***** EXTRACT TO READ *****
MSC778 is an effective and orally active flap endonuclease 1 (FEN1) inhibitor with an IC50 of 3 nM and a KD of 2.9 nM. MSC778 exhibits 145-fold, 516-fold, and 65-fold selectivity over EXO1, GEN1, and XPG, respectively. MSC778 selectively kills BRCA2-deficient cells and potentiates the activity of Niraparib (HY-10619) to induce tumor stasis in a BRCA2 KO DLD-1 mouse xenograft. MSC778 can be used in the research of colorectal cancer[1].

In Vitro

MSC778 (7 days) selectively kills BRCA2 knockout DLD-1 cells, with an EC50 value of 210 nM (apparent value) and the free EC50 (EC50,ub) after protein binding correction is 11 nM[1].
***** RECORDS SHOWN *****
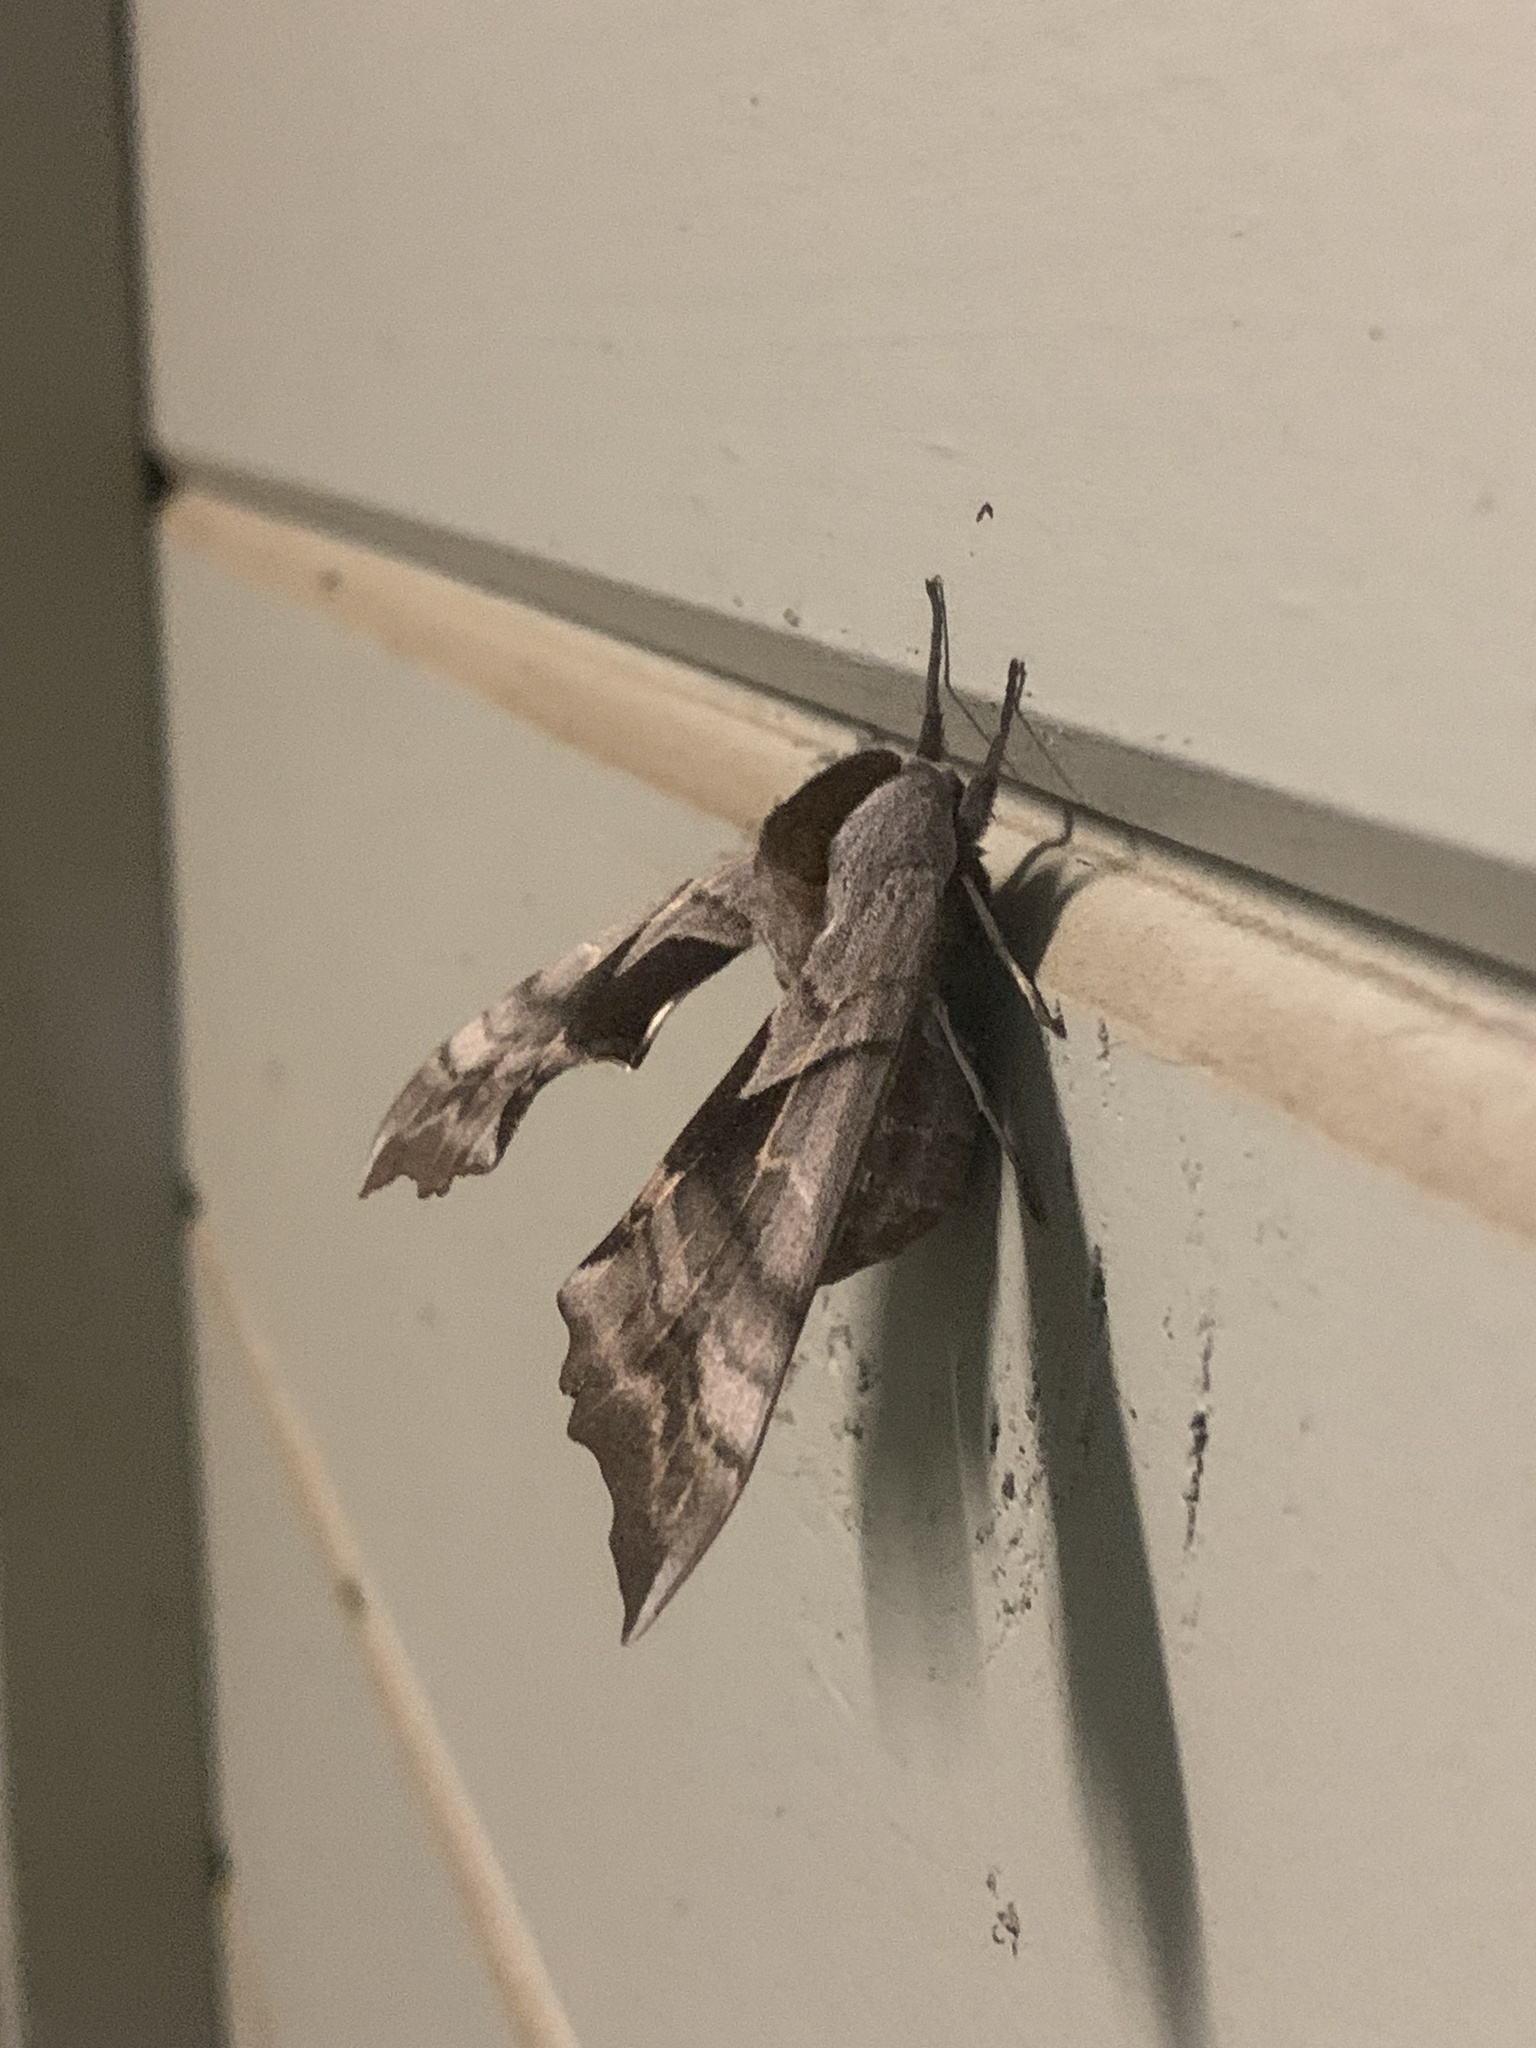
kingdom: Animalia
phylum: Arthropoda
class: Insecta
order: Lepidoptera
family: Sphingidae
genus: Smerinthus
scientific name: Smerinthus cerisyi
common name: Cerisy's sphinx moth
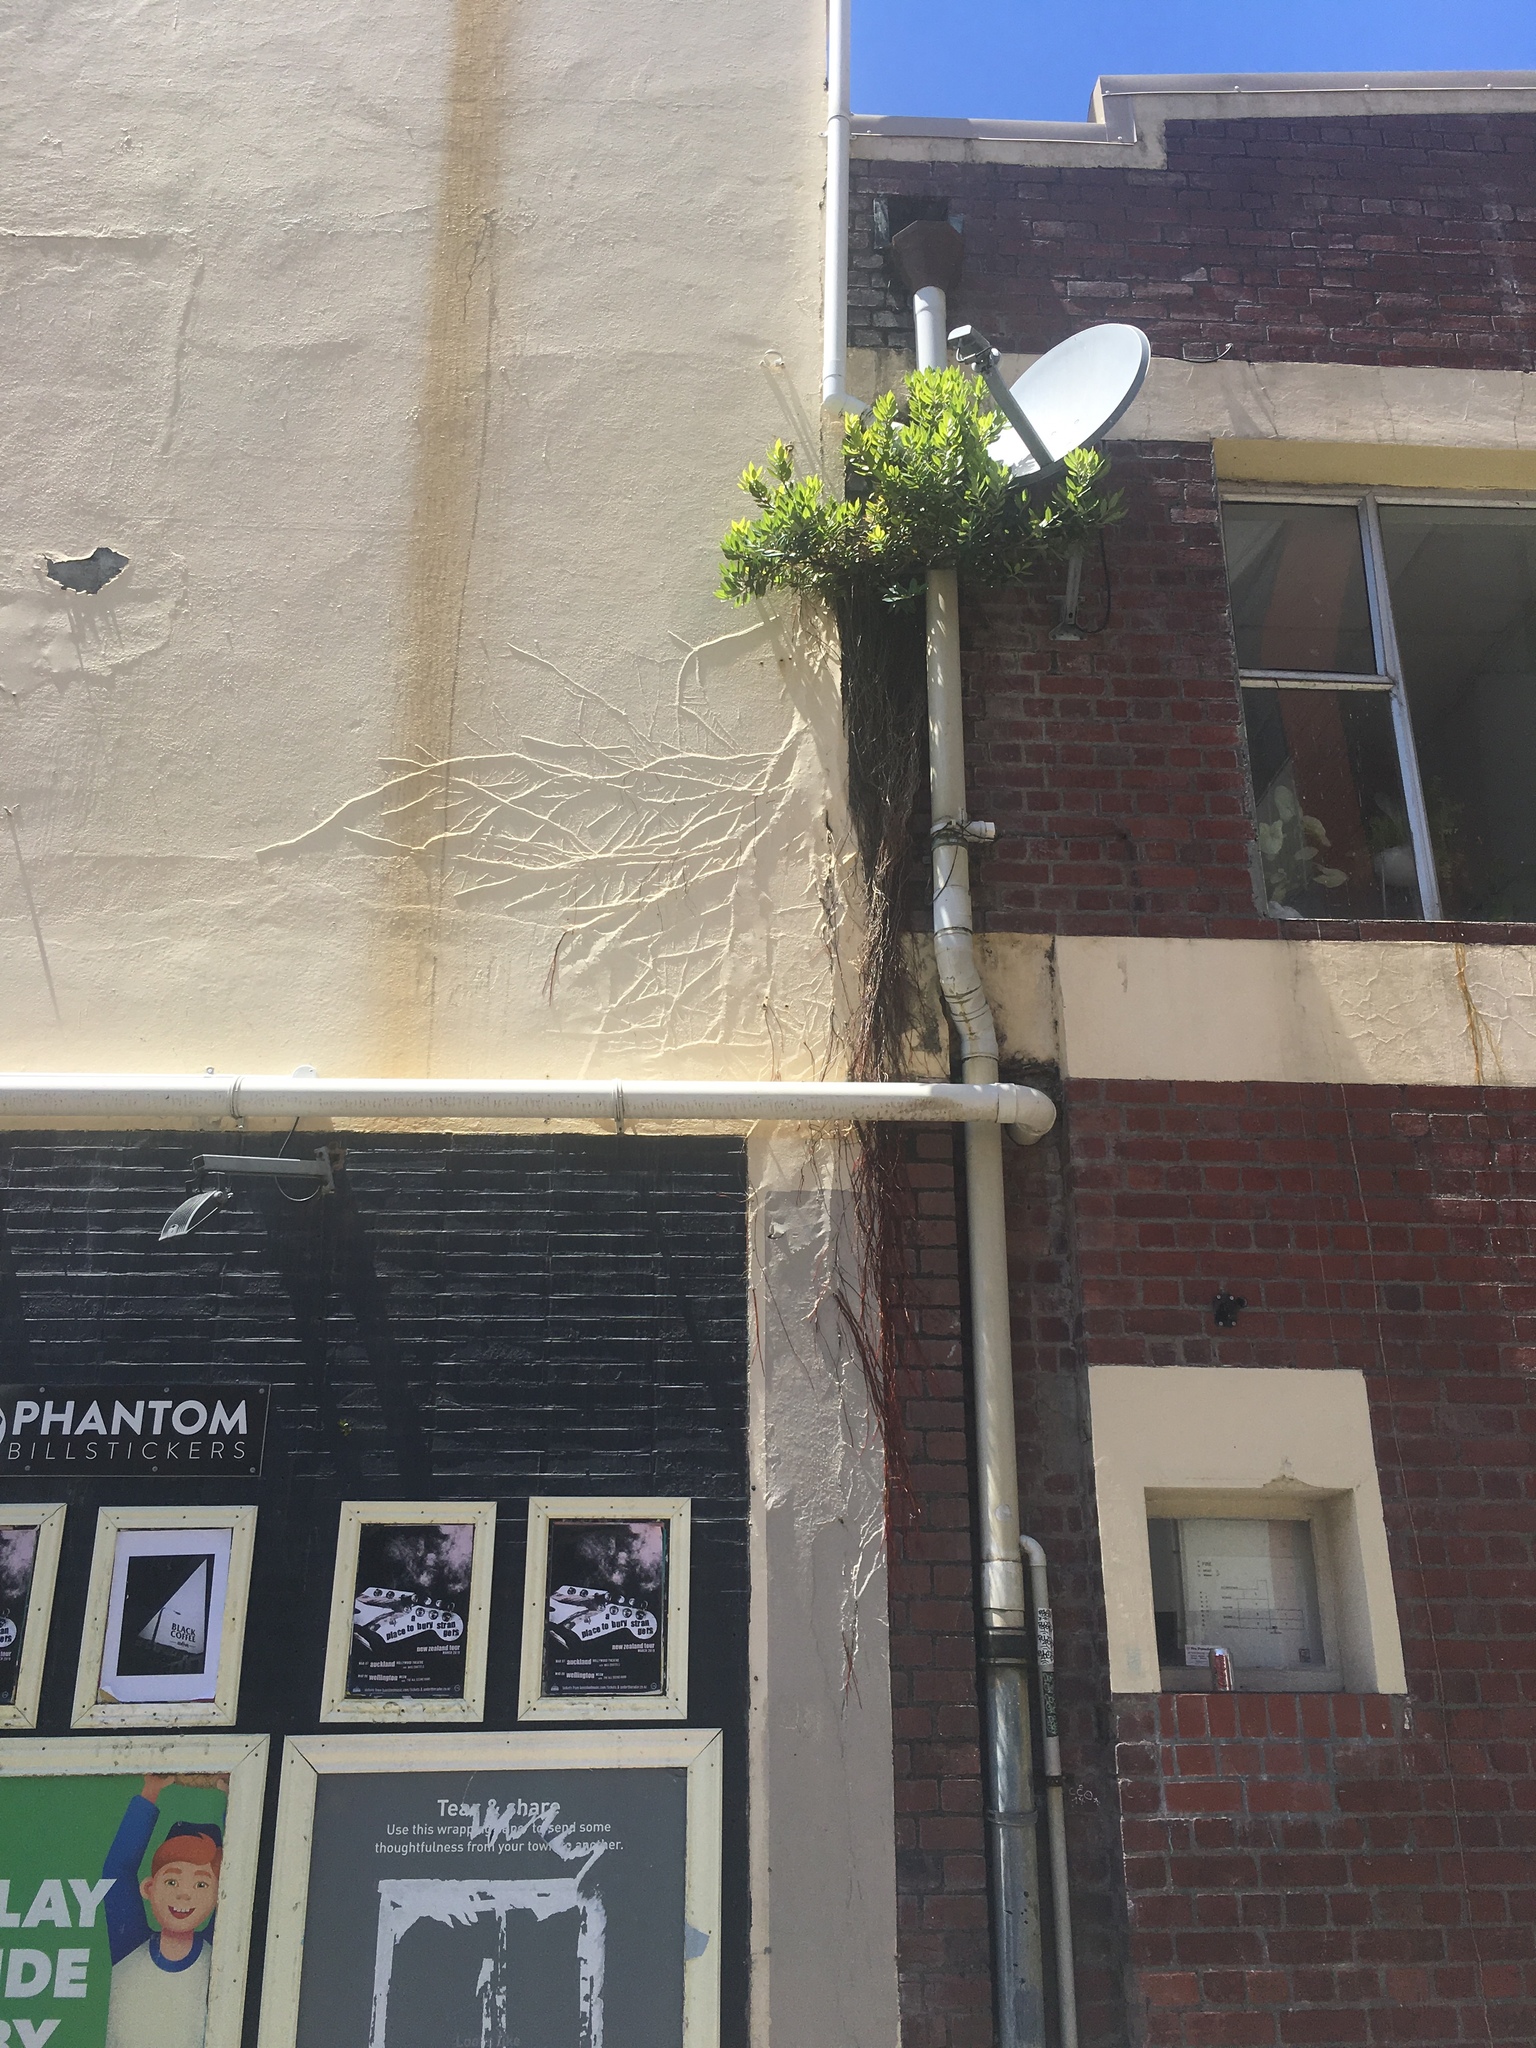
*****
▶ _TASK DETAILS_
Can you update the passage on MSC778, starting with "MSC778 is an" and going on through "is 11 nM[1].", so that "kills" is replaced by "eliminates"?

▶ _TASK RESPONSE_
MSC778 is an effective and orally active flap endonuclease 1 (FEN1) inhibitor with an IC50 of 3 nM and a KD of 2.9 nM. MSC778 exhibits 145-fold, 516-fold, and 65-fold selectivity over EXO1, GEN1, and XPG, respectively. MSC778 selectively eliminates BRCA2-deficient cells and potentiates the activity of Niraparib (HY-10619) to induce tumor stasis in a BRCA2 KO DLD-1 mouse xenograft. MSC778 can be used in the research of colorectal cancer[1].

In Vitro

MSC778 (7 days) selectively eliminates BRCA2 knockout DLD-1 cells, with an EC50 value of 210 nM (apparent value) and the free EC50 (EC50,ub) after protein binding correction is 11 nM[1].